When to kill a post entirely

Not everything is worth saving. Some content should be deleted, and doing so can actually help the rest of your site.

HubSpot proved this at scale in 2019 when they deleted roughly 3,000 blog posts generating little to no traffic. Fewer low-quality pages meant Google spent more of its crawl budget on their good content. The remaining pages performed better as a result.

For an outdoor business, posts worth deleting typically share a few traits: zero organic traffic and no backlinks. Topics you no longer serve. Content so thin or outdated that rewriting it would mean starting over. Duplicate material not worth merging, like an old press release or an event recap from three seasons back.

When you delete a post, set up a 301 redirect to the most relevant page still on your site. If the deleted post covered spring rafting trips, redirect to your main trips page or a related trip guide. If there is no logical redirect target, a 410 status code tells Google the removal was intentional. Do not leave a 404 sitting there.

Build a content maintenance schedule

The hard part of content upkeep is remembering to do it. Make it part of your regular publishing routine instead of a once-a-year panic.

Set a quarterly review. Every three months, pull up Search Console and find your top decaying posts. Refresh two or three per quarter. For most outdoor businesses publishing a few times a month, that pace is manageable and it adds up.

Do an annual audit before each operating season. Go through every trip page, pricing page, and seasonal guide. Update dates, prices, availability, conditions. This is the bare minimum, and it takes less time than you think once you build the habit.

Track posts in a spreadsheet with their last-updated date and a next-review date. This turns maintenance from a vague intention into an actual workflow. When a post is due, you either refresh it, flag it for consolidation, or mark it for deletion. No post should go more than 18 months without someone looking at it.

What a content audit looks like in practice

The triage process is simple once you set it up.
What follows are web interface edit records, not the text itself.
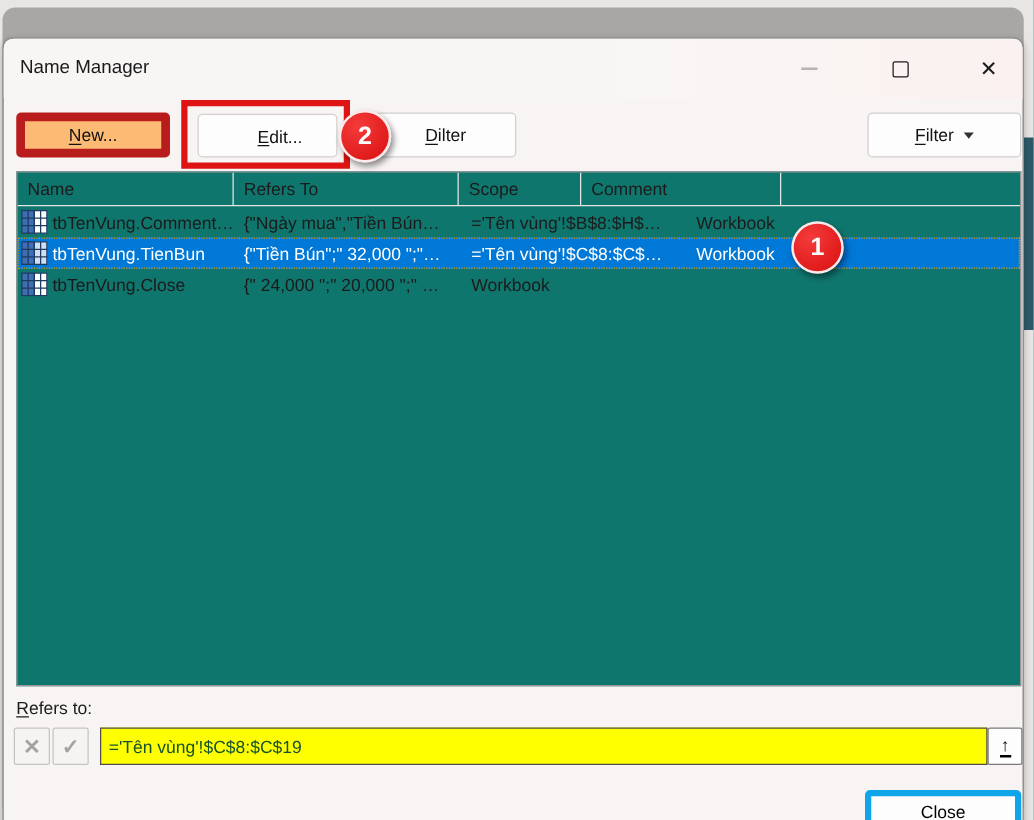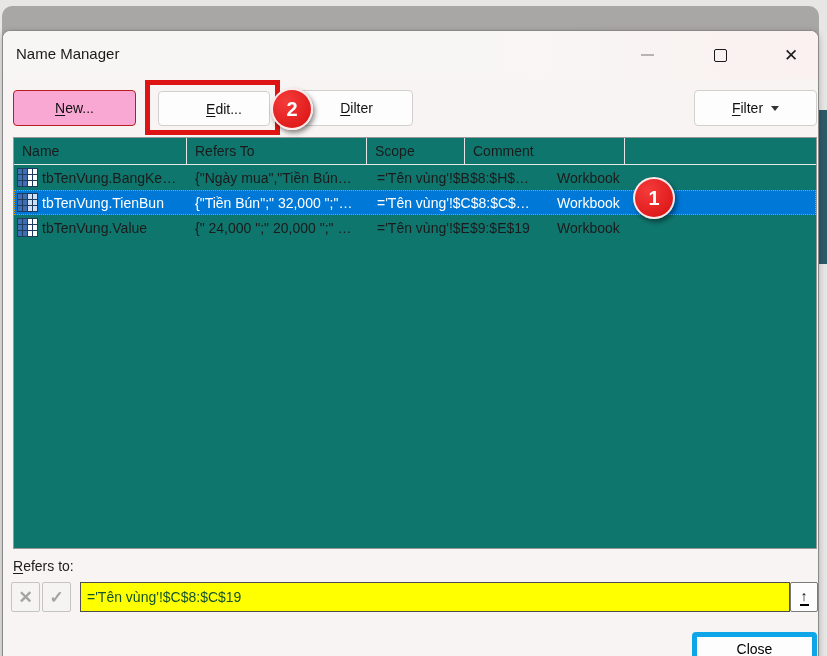--- a/index.html
+++ b/index.html
@@ -32,21 +32,21 @@
   .max-glyph { width:13px; height:13px; border:1.5px solid #1a1a1a; border-radius:2px; }
   .close-glyph { font-size:17px; font-weight:400; color:#1a1a1a; line-height:1; }
 
   .btn {
     position:absolute; top:59px; height:36px;
     background:#fdfdfd; border:1px solid #d2d0ce; border-radius:4px;
     font-size:14px; color:#111; display:flex; align-items:center; justify-content:center;
     cursor:default;
   }
   .key { text-decoration:underline; text-underline-offset:2px; }
-  .btn-new { left:10px; width:123px; background:#f9a8d4; border:1px solid #b91c1c; }
+  .btn-new { left:10px; width:123px; background:#fdba74; border:7px solid #b91c1c; }
   .btn-edit { left:155px; top:60px; width:112px; height:35px;padding-left:20px; }
   .btn-delete { left:297px; width:113px; }
   .btn-filter { left:691px; width:123px; }
   .caret-down { width:0; height:0; border-left:4px solid transparent; border-right:4px solid transparent; border-top:5px solid #333; margin-left:8px; }
 
   .anno-rect { position:absolute; left:142px; top:49px; width:135px; height:55px;
     border:5px solid #de1414; z-index:20; pointer-events:none; }
   .badge { position:absolute; z-index:21; border-radius:50%;
     background:radial-gradient(circle at 35% 30%, #f43b3b, #d90f0f);
     border:2px solid rgba(255,255,255,.9);
@@ -150,21 +150,21 @@
       <div class="hcell c6"></div>
     </div>
 
     <div class="row">
       <div class="cell c1 name-cell">
         <svg class="tbl-icon" viewBox="0 0 21 19">
             <rect x="0.5" y="0.5" width="20" height="18" fill="#fff" stroke="#1f3a5f"></rect>
             <rect x="0.5" y="0.5" width="10" height="18" fill="#3e6fb4" stroke="#1f3a5f"></rect>
             <path d="M5.5 0v19 M10.5 0v19 M15.5 0v19 M0 6.5h21 M0 12.5h21" stroke="#1f3a5f" fill="none"></path>
           </svg>
-        <span>tbTenVung.BangKe…</span>
+        <span>tbTenVung.Comment…</span>
       </div>
       <div class="cell c2">{"Ngày mua","Tiền Bún…</div>
       <div class="cell c3">='Tên vùng'!$B$8:$H$…</div>
       <div class="cell c4">Workbook</div>
       <div class="cell c5"></div>
     </div>
 
     <div class="row selected">
       <div class="cell c1 name-cell">
         <svg class="tbl-icon" viewBox="0 0 21 19">
@@ -180,24 +180,23 @@
       <div class="cell c5"></div>
     </div>
 
     <div class="row">
       <div class="cell c1 name-cell">
         <svg class="tbl-icon" viewBox="0 0 21 19">
             <rect x="0.5" y="0.5" width="20" height="18" fill="#fff" stroke="#1f3a5f"></rect>
             <rect x="0.5" y="0.5" width="10" height="18" fill="#3e6fb4" stroke="#1f3a5f"></rect>
             <path d="M5.5 0v19 M10.5 0v19 M15.5 0v19 M0 6.5h21 M0 12.5h21" stroke="#1f3a5f" fill="none"></path>
           </svg>
-        <span>tbTenVung.Value</span>
+        <span>tbTenVung.Close</span>
       </div>
       <div class="cell c2">{" 24,000 ";" 20,000 ";" …</div>
-      <div class="cell c3">='Tên vùng'!$E$9:$E$19</div>
       <div class="cell c4">Workbook</div>
       <div class="cell c5"></div>
     </div>
   </div>
 
   <div class="badge badge-1">
       <span>1</span>
     </div>
 
   <div class="refers-label">

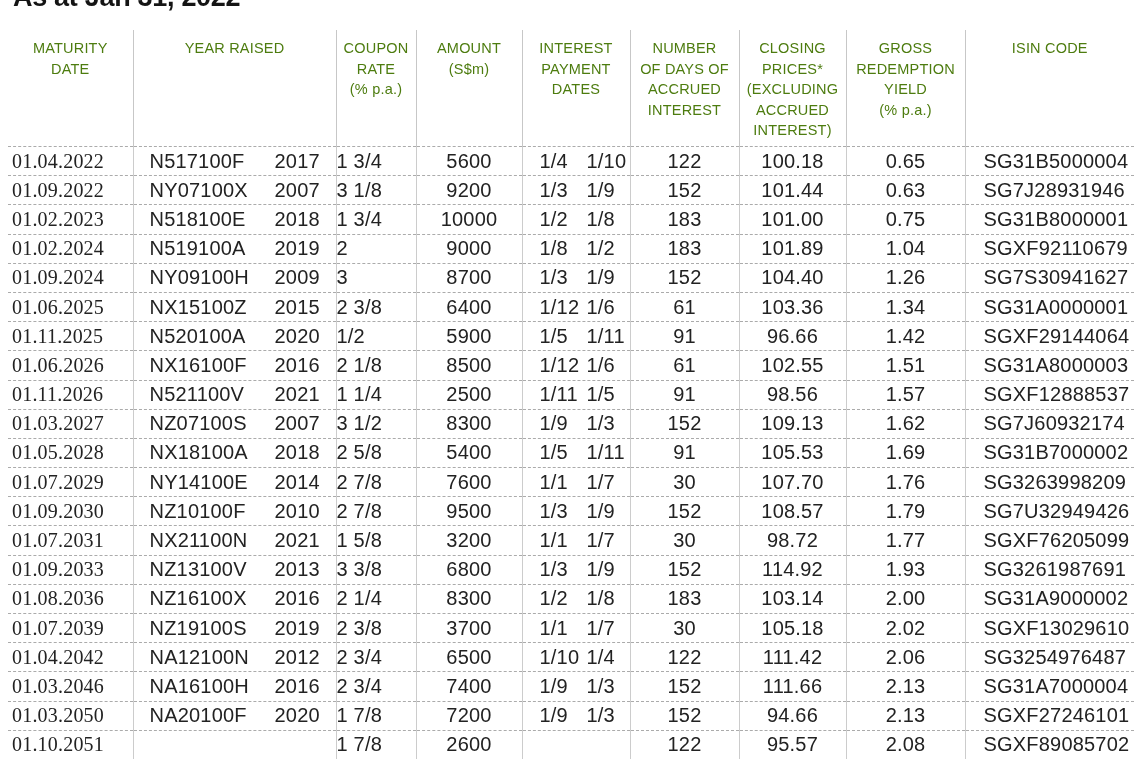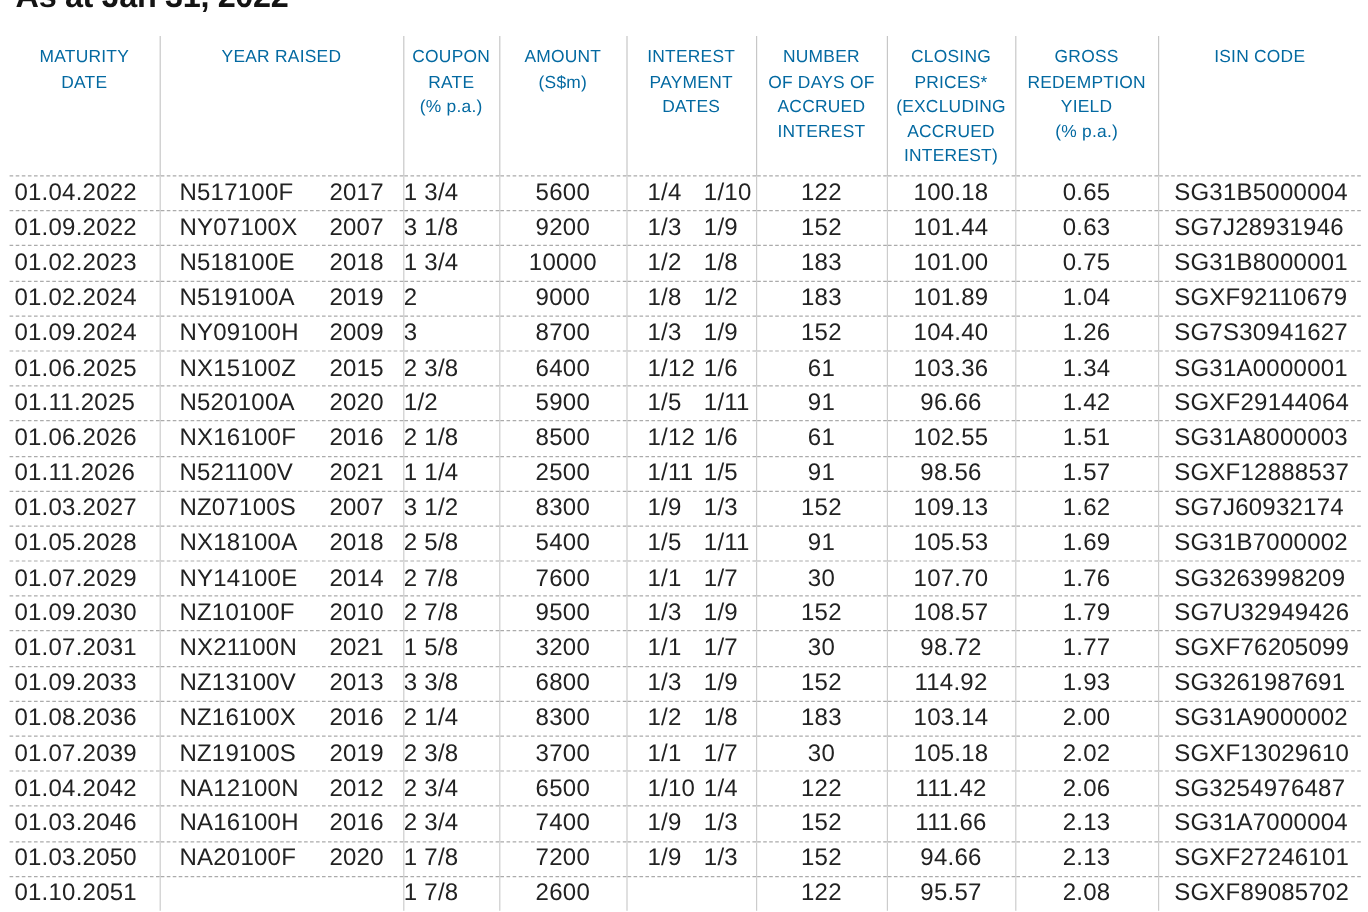--- a/index.html
+++ b/index.html
@@ -45,46 +45,46 @@
 
   thead th {
     height: 108px;
     vertical-align: top;
     padding: 8px 2px 0 2px;
     text-align: center;
     font-weight: 400;
     font-size: 14.5px;
     line-height: 1.42;
     letter-spacing: 0.2px;
-    color: #0369a1;
+    color: #4d7c0f;
     white-space: pre-line;
     border-left: 1px solid #c7c7c7;
   }
   thead th:first-child { border-left: none; }
 
   tbody td {
     height: 28.2px;
     padding: 0;
     font-size: 20px;
     color: #222222;
     letter-spacing: 0.2px;
     white-space: nowrap;
     overflow: hidden;
     border-left: 1px solid #cccccc;
     border-top: 1px dashed #ababab;
   }
-  tbody td:first-child { border-left: none; }
+  tbody td:first-child { border-left: none; font-family: Liberation Serif, serif; }
 
   td.cell-maturity { text-align: left; padding-left: 4px; }
   td.cell-coupon   { text-align: left; }
   td.cell-amount   { text-align: center; }
   td.cell-days     { text-align: center; }
   td.cell-price    { text-align: center; }
   td.cell-yield    { text-align: center; }
-  td.cell-isin     { text-align: left; padding-left: 13px; }
+  td.cell-isin     { text-align: left; padding-left: 18px; }
 
   .bond-code {
     display: inline-block;
     width: 125px;
     margin-left: 16px;
   }
   .pay-date-1 {
     display: inline-block;
     width: 47px;
     margin-left: 17px;

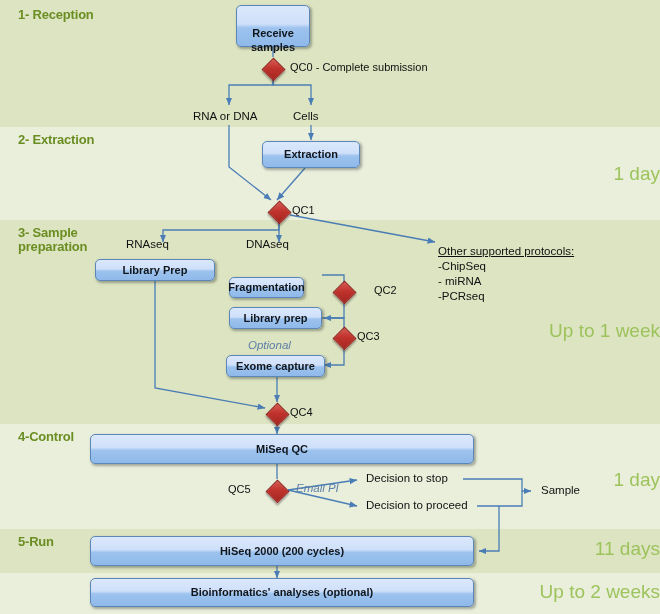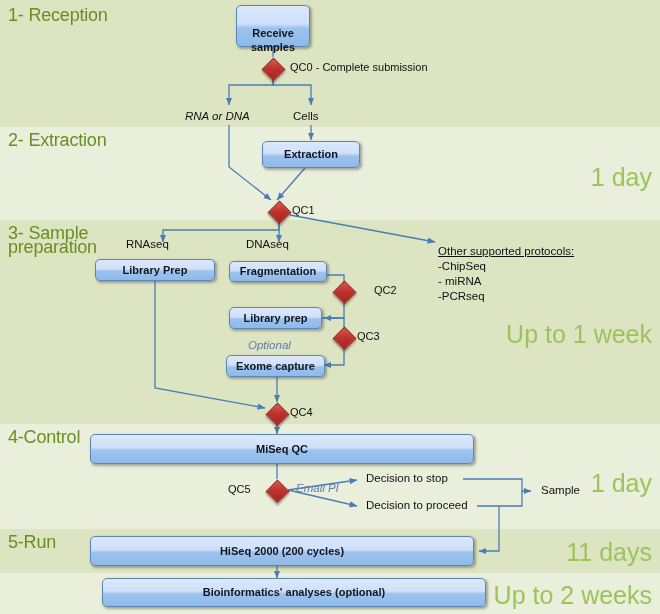--- a/index.html
+++ b/index.html
@@ -6,28 +6,28 @@
   html,body{margin:0;padding:0;background:#fff;}
   body{font-family:"Liberation Sans", sans-serif;}
   #stage{position:relative;width:660px;height:614px;overflow:hidden;background:#dfe5c4;}
 
   
   .band{position:absolute;left:0;width:660px;}
   .band.dark{background:#dde4c2;}
   .band.light{background:#eaefdc;}
 
   .band-label{
-    position:absolute;left:8px;
-    color:#6b8e23;font-weight:normal;font-size:18px;
+    position:absolute;left:18px;
+    color:#6b8e23;font-weight:bold;font-size:13px;
     letter-spacing:-0.2px;line-height:14px;white-space:pre-line;
     z-index:6;
   }
   .duration{
-    position:absolute;right:8px;
-    color:#9dc35c;font-size:25px;font-weight:normal;
+    position:absolute;right:0;
+    color:#9dc35c;font-size:19px;font-weight:normal;
     white-space:nowrap;z-index:6;
   }
 
   
   #wires{position:absolute;left:0;top:0;width:660px;height:614px;z-index:3;}
 
   
   .box{
     position:absolute;z-index:5;
     box-sizing:border-box;
@@ -141,41 +141,41 @@
   </div>
 
   <div class="box" style="left:262px;top:141px;width:98px;height:27px;">
     <span>Extraction</span>
   </div>
 
   <div class="box" style="left:95px;top:259px;width:120px;height:22px;">
     <span>Library Prep</span>
   </div>
 
-  <div class="box" style="left:229px;top:261px;width:98px;height:21px;">
+  <div class="box" style="left:229px;top:277px;width:75px;height:21px;">
     <span>Fragmentation</span>
   </div>
 
   <div class="box" style="left:229px;top:307px;width:93px;height:22px;">
     <span>Library prep</span>
   </div>
 
   <div class="box" style="left:226px;top:355px;width:99px;height:22px;">
     <span>Exome capture</span>
   </div>
 
   <div class="box" style="left:90px;top:434px;width:384px;height:30px;">
     <span>MiSeq QC</span>
   </div>
 
   <div class="box" style="left:90px;top:536px;width:384px;height:30px;">
     <span>HiSeq 2000 (200 cycles)</span>
   </div>
 
-  <div class="box" style="left:90px;top:578px;width:384px;height:29px;margin-left:12px;">
+  <div class="box" style="left:90px;top:578px;width:384px;height:29px;">
     <span>Bioinformatics' analyses (optional)</span>
   </div>
 
   <div class="qc" style="left:262px;top:57px;">
       <i></i>
     </div>
   <div class="lbl small" style="left:290px;top:61px;">QC0 - Complete submission</div>
 
   <div class="qc" style="left:268px;top:200px;">
       <i></i>
@@ -195,21 +195,21 @@
   <div class="qc" style="left:266px;top:402px;">
       <i></i>
     </div>
   <div class="lbl small" style="left:290px;top:406px;">QC4</div>
 
   <div class="qc" style="left:266px;top:479px;">
       <i></i>
     </div>
   <div class="lbl small" style="left:228px;top:483px;">QC5</div>
 
-  <div class="lbl" style="left:185px;top:110px;font-style:italic;">RNA or DNA</div>
+  <div class="lbl" style="left:193px;top:110px;">RNA or DNA</div>
   <div class="lbl" style="left:293px;top:110px;">Cells</div>
   <div class="lbl" style="left:126px;top:238px;">RNAseq</div>
   <div class="lbl" style="left:246px;top:238px;">DNAseq</div>
   <div class="lbl italic" style="left:248px;top:339px;font-size:11.5px;">Optional</div>
   <div class="lbl italic" style="left:296px;top:482px;font-size:11.5px;">Email PI</div>
   <div class="lbl" style="left:366px;top:472px;">Decision to stop</div>
   <div class="lbl" style="left:366px;top:499px;">Decision to proceed</div>
   <div class="lbl" style="left:541px;top:484px;">Sample</div>
 
   <div style="position:absolute;left:438px;top:244px;z-index:6;">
Pull every blog post URL into a spreadsheet. Add columns for organic traffic (last 90 days), year-over-year traffic change, ranking keywords, and backlinks. Search Console and a free Ahrefs or Semrush account will give you all of this.

Sort by year-over-year change, worst first. Then put each post into one of four buckets: leave alone, refresh, consolidate, or delete.

Work through the list over a quarter. You do not have to fix everything at once. The point is to see that your blog work is actually driving results over time, and a regular audit is how you make that visible.

Backlinko documented this approach with what they called a “content relaunch,” where they systematically updated and republished old posts. One post saw a 260.7% increase in organic traffic within 14 days. That kind of return is hard to get from something brand new.

Your old content is not a liability. Most of it is an asset running on deferred maintenance. Treat it the way you treat your gear. Inspect it on a schedule, repair what still works, retire what doesn’t. The operators who bother with this are the ones whose traffic actually compounds instead of going flat every couple of years.